*** Begin section ***

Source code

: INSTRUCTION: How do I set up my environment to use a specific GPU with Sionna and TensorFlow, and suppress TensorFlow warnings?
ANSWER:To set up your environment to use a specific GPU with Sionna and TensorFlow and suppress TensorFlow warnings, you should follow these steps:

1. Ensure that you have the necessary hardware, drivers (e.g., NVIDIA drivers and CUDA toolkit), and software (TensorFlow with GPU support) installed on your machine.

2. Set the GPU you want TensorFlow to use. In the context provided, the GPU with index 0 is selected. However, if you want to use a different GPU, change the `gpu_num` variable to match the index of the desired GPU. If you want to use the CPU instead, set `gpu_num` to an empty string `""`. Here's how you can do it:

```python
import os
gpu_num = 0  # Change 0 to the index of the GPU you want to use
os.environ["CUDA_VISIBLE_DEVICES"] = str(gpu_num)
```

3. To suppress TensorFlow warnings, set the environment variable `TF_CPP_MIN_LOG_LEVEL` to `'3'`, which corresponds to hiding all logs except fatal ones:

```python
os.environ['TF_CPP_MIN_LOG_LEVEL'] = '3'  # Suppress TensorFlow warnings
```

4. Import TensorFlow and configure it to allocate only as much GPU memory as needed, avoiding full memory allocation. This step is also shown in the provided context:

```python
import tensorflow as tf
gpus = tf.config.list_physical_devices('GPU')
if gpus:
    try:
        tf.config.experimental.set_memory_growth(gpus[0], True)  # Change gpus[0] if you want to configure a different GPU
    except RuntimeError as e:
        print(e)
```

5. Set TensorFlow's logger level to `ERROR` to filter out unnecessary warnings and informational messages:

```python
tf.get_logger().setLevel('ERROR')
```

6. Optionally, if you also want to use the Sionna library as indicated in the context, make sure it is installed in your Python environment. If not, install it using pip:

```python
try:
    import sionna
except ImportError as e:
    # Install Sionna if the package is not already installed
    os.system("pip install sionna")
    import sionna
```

*** End section ***
*** Begin section ***

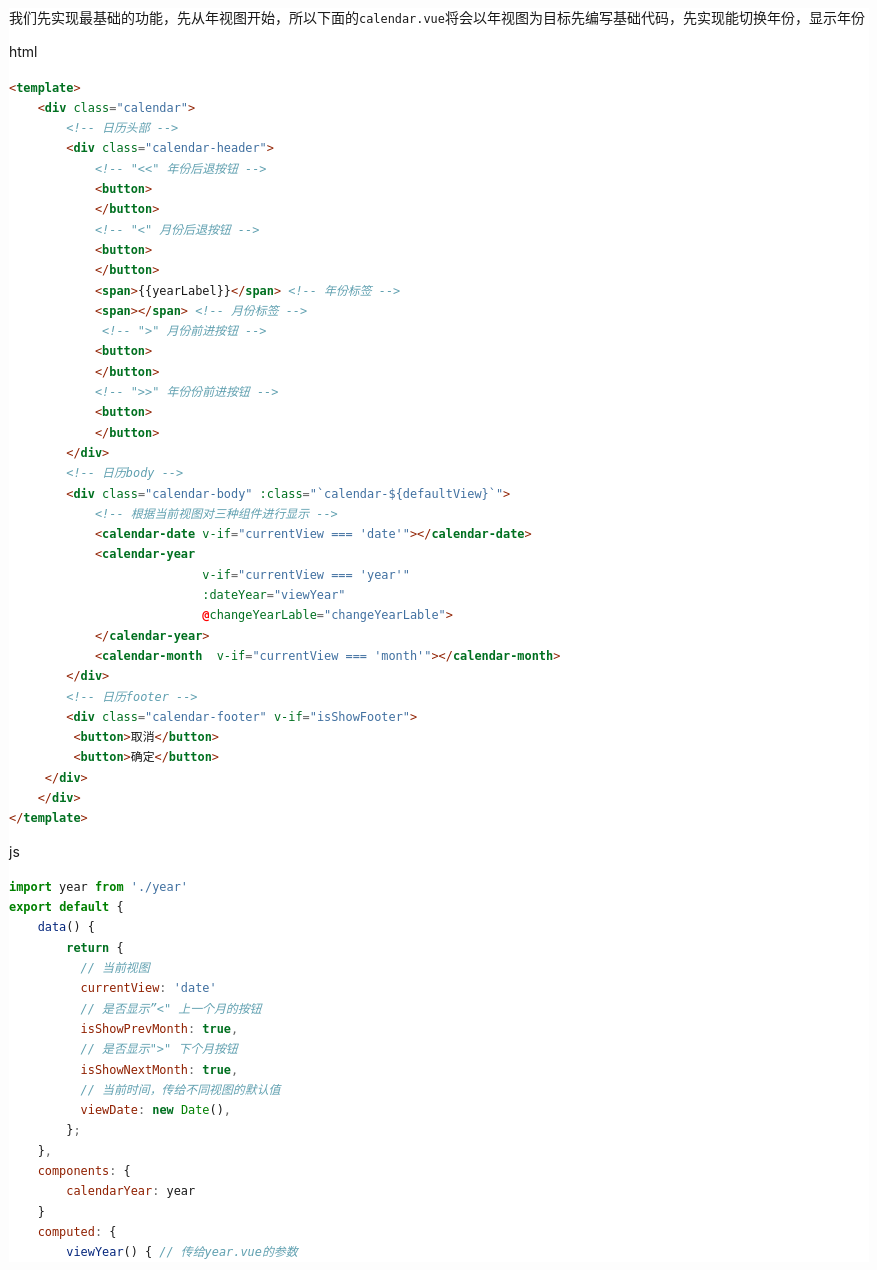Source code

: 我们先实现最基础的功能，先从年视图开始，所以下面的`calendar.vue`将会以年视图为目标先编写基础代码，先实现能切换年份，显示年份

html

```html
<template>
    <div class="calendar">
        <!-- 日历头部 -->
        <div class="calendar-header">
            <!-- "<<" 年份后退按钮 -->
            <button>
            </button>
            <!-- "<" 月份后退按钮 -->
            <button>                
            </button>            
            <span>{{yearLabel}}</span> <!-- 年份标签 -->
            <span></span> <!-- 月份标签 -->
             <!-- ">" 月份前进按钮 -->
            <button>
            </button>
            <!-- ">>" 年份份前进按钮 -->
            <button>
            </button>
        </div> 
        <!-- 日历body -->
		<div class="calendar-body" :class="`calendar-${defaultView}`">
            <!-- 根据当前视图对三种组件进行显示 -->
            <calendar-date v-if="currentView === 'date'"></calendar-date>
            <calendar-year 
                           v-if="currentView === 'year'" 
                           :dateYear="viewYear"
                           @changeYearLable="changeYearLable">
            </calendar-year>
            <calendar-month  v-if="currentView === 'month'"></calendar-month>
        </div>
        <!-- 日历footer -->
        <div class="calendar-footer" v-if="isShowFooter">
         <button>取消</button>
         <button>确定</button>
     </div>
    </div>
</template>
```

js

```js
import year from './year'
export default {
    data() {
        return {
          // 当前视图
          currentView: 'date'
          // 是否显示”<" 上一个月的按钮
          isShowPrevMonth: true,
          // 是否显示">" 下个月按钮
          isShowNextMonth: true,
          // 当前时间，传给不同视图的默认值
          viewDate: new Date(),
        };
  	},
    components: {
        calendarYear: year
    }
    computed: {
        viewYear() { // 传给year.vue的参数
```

*** End section ***
*** Begin section ***

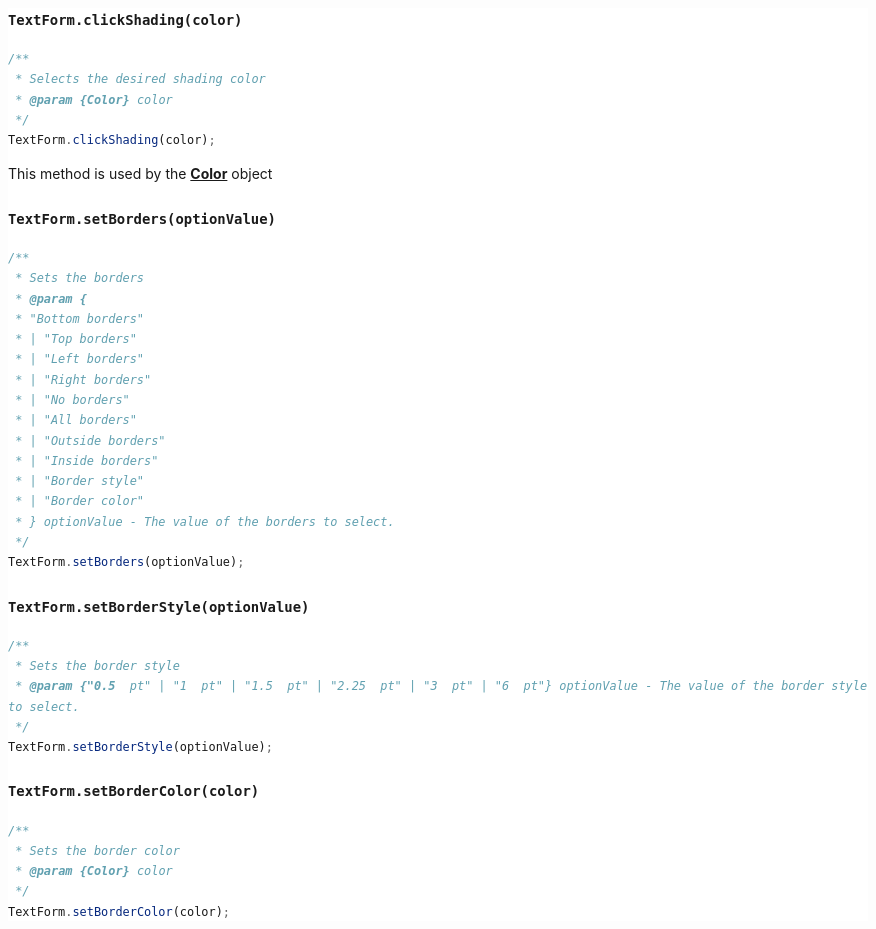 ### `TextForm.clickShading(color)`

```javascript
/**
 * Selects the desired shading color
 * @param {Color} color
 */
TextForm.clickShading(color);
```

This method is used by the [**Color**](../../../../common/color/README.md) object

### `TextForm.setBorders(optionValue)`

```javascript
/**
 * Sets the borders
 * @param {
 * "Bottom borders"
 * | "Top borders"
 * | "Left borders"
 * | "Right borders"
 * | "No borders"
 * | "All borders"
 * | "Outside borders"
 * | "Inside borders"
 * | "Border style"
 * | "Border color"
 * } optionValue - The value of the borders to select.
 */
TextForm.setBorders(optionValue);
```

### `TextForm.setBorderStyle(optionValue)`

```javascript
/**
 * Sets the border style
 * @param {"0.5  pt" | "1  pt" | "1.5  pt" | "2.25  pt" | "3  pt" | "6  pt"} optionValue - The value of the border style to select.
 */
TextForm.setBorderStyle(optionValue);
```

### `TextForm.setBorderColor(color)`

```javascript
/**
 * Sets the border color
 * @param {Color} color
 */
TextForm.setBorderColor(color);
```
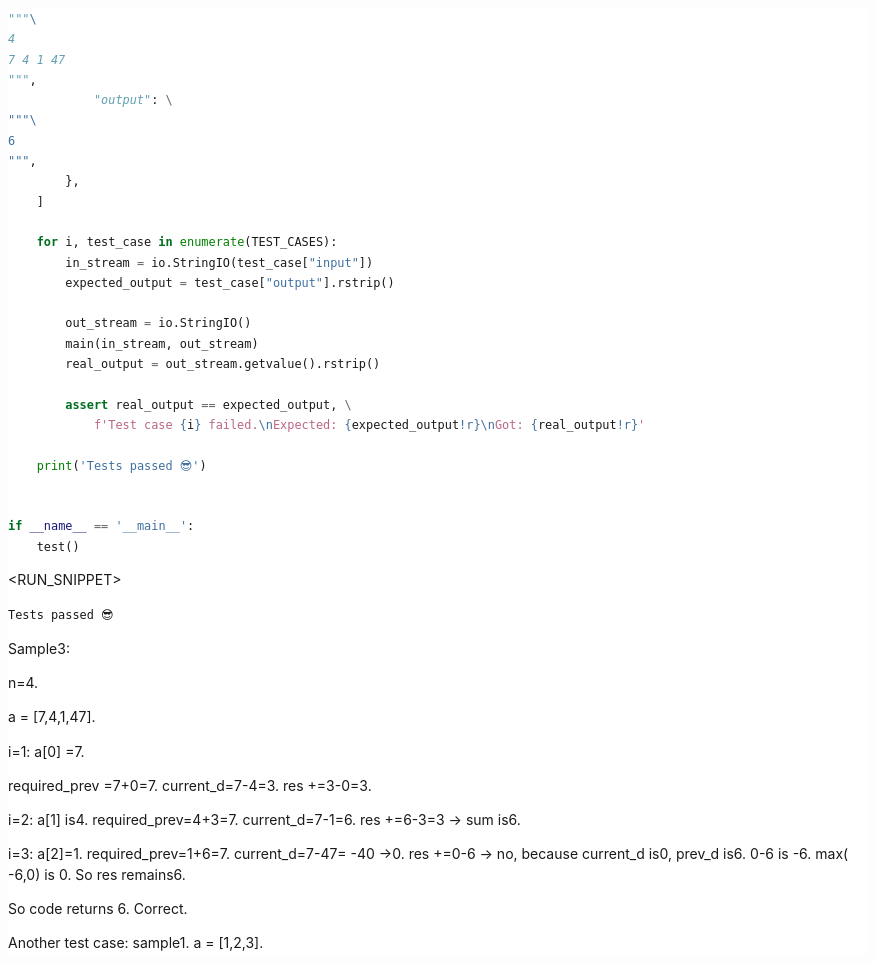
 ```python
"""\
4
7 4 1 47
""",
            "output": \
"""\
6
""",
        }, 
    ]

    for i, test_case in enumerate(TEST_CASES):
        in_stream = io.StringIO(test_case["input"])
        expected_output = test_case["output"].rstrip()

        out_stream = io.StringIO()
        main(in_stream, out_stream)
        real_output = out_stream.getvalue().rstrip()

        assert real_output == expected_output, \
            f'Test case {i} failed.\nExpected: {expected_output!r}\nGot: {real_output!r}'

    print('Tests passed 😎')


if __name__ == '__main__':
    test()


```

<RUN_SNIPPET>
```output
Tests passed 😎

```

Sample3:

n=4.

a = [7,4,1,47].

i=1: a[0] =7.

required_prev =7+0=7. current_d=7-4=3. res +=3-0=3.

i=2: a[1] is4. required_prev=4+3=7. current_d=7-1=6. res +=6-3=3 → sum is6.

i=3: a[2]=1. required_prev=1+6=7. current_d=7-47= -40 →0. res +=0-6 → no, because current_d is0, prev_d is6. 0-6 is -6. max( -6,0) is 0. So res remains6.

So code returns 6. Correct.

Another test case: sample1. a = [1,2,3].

*** End section ***

* _What needs to be done_
From the entries above, copy every line that holds the word "want".

* _Answer below_
2. Set the GPU you want TensorFlow to use. In the context provided, the GPU with index 0 is selected. However, if you want to use a different GPU, change the `gpu_num` variable to match the index of the desired GPU. If you want to use the CPU instead, set `gpu_num` to an empty string `""`. Here's how you can do it:
gpu_num = 0  # Change 0 to the index of the GPU you want to use
        tf.config.experimental.set_memory_growth(gpus[0], True)  # Change gpus[0] if you want to configure a different GPU
6. Optionally, if you also want to use the Sionna library as indicated in the context, make sure it is installed in your Python environment. If not, install it using pip:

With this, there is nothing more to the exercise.